I picked this book because it was different from what I usually find. Still, while life may offer its challenges—often in the form of distractingly comely Parisiennes—there is always time for a good bottle and a home-cooked meal. Martin Walker came to fiction late, and he seems satisfied to use a store-bought Write Your Own Mystery kit: pick a genre procedural a setting rural France a protagonist sensitive loner cop , and away he goes, writing a Engish as bald and clunky as a sophomore essay. Bruno will be the Maigret of the Dordogne. If you can't afford that vacation in the south of France this year, Bruno may be the next best thing.
Denis as it was before as possible. Bruno is chief of the police municipale, and the one and only officer on the local force, in the Périgord town of St Denis where he reports to the Mayor. Bruno Courrege is police captain in St. He is also an orphan who never had a proper home until he arrived in St Denis. A paean to the Dordogne, an exploration of fractious French history, and the debut of the most self-possessed, accomplished, even-tempered, life-savoring Holmesian character ever, Walker's first Bruno novel proves once and for all that heavyweight journalists can write mystery novels. Something dangerous is afoot in St.

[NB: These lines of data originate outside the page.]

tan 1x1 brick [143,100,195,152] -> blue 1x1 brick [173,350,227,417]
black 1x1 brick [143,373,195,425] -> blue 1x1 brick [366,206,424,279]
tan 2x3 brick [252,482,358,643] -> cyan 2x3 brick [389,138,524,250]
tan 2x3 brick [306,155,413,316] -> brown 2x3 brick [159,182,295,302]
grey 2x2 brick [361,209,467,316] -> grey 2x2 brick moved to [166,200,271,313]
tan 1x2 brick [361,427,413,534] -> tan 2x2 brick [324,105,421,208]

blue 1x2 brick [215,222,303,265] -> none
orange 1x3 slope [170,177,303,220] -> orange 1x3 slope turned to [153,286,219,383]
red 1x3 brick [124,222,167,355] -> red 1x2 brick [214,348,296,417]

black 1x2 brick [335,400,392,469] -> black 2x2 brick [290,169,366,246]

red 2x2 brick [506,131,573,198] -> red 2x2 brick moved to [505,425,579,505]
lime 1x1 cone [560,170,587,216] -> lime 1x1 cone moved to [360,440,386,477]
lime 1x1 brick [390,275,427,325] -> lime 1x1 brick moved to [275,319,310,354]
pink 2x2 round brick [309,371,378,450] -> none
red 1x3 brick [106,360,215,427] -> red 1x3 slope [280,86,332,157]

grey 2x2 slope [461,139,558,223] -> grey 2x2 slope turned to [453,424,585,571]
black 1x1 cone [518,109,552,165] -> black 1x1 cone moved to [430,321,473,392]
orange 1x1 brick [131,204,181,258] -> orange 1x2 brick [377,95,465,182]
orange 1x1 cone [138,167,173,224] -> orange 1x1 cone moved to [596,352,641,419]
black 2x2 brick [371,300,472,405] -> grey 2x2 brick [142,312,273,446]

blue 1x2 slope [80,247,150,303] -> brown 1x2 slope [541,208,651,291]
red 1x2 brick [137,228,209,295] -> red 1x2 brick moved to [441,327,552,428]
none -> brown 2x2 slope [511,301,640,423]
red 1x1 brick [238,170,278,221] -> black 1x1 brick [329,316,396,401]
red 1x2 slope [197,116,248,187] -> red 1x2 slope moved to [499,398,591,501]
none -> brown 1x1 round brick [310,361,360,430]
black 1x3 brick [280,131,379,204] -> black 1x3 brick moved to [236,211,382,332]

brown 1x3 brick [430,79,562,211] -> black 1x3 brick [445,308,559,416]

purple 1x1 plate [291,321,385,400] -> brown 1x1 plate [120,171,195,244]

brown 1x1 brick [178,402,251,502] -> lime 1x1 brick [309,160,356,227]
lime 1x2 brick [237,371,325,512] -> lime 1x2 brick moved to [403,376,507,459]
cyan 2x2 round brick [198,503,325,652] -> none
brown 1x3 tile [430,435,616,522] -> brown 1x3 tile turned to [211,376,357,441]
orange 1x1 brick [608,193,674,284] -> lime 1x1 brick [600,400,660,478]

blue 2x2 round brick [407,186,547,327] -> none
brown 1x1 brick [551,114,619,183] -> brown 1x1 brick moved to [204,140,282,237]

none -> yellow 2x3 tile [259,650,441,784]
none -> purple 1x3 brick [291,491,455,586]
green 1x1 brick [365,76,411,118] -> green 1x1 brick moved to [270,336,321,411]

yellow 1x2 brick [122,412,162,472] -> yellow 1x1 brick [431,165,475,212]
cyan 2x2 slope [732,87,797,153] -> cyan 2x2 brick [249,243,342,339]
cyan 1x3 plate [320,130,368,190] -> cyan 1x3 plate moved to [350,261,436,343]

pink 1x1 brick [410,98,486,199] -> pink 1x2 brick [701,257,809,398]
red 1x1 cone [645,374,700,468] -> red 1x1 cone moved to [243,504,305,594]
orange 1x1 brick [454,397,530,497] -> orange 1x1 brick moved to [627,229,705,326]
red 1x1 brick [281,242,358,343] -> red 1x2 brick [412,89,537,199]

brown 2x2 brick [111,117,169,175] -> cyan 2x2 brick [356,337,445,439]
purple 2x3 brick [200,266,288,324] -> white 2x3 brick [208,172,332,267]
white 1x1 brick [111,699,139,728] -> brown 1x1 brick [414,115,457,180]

He lives in Washington, D. At the time of writing this, I am already reading the third in the series and will continue to read on. The peaceful rutiny of St. He spends his days dealing with minor issues and helping resolve them while looking out for the good of his community. He has empathy and guts, patience and understanding. It also gives a good bit of insight into the issues and challenges for contemporary France.
The crime which disturbs the idyllic commune of St Denis has its origins in France's troubled past and provokes outbreaks of the politically inspired violence that simmers beneath the placid and agreeable surface presented to tourists. I loved it because I knew enough about France that I could follow the journey of the main character. The detective, Bruno, is an appealing character, who has a few demons from the past, but loves his life in St Denis, a small town in the Dordogne. His writing style of bringing serious issues, really dark history and daily experiences to the table, without a neurotic, dark undercurrant, works in his favor, in my book at least. He has a gun but never wears it; he has the power to arrest but never uses it.
Martin Walker has got off to a flying start in what promises to be a great series. What we have here instead is a lovely, lyrical, and eminently enjoyable immersion into the life of a small fictional village in the real Dordogne in south-central France, a region famous for wine and amazing country cuisine. I felt the ending was perfect and realistic considering the events occurred in a small rural town setting. Can this one stand alone Yes. When a local scholar turns up dead, Bruno suspects unnatural causes.
If it works and I think it does we have to thank Walker's decades of reporting the sad political history of Europe 1950-2000. But then the murder of an elderly North African who fought in the French army changes all that. The food is gourmet and the inspector is thoughtful but emotionally damaged. Walker and his Bruno offer an enchanting introduction into this very real world. Like the book itself, life in St Denis is rich and slow-paced; the residents as inter-connected and dependent on each other as they are with the land they share. I enjoyed this light mystery and its charming policeman.
Then there is a new chef of the Gendarme who overvalues his own importance and insight and is bound to make a mess due to a lack of insight. The story and the characters grabbed me from page one and never let go. The first chapter opens on a beautiful day in May, with Bruno Courreges, St. The pace of the books is happily not unlike the pace of the setting. It is the first book of the series. Above all, he is a beloved, but also a seriously underestimated policeman. The first chapter opens on a beautiful day in May, with Bruno Courreges, St.
I figured out the mystery halfway through--never a good thing--and I never really got to know any of the characters as well as I wanted to. Walker's love of the place shines through. The detective, Bruno, is an appealing character, who has a few demons from the past, but loves his life in St Denis, a small town in the Dordogne. Throw in a little tension between Bruno and a young Police Nationale upstart, a mystery that keeps you guessing, the leisurely pace of the area, tennis! Denis is a small village in Perigot in the south of present-day France. Bruno -- as he is affectionately nicknamed -- may be the town's only municipal policeman, but in the hearts and minds of its denizens, he is chief of police. As they learn more about the dead man's past, Bruno's suspicions turn toward a more complex motive. That is until the commune has its fir I'm adding this to my favorite series shelf after reading just the first of seven Bruno, Chief of Police books.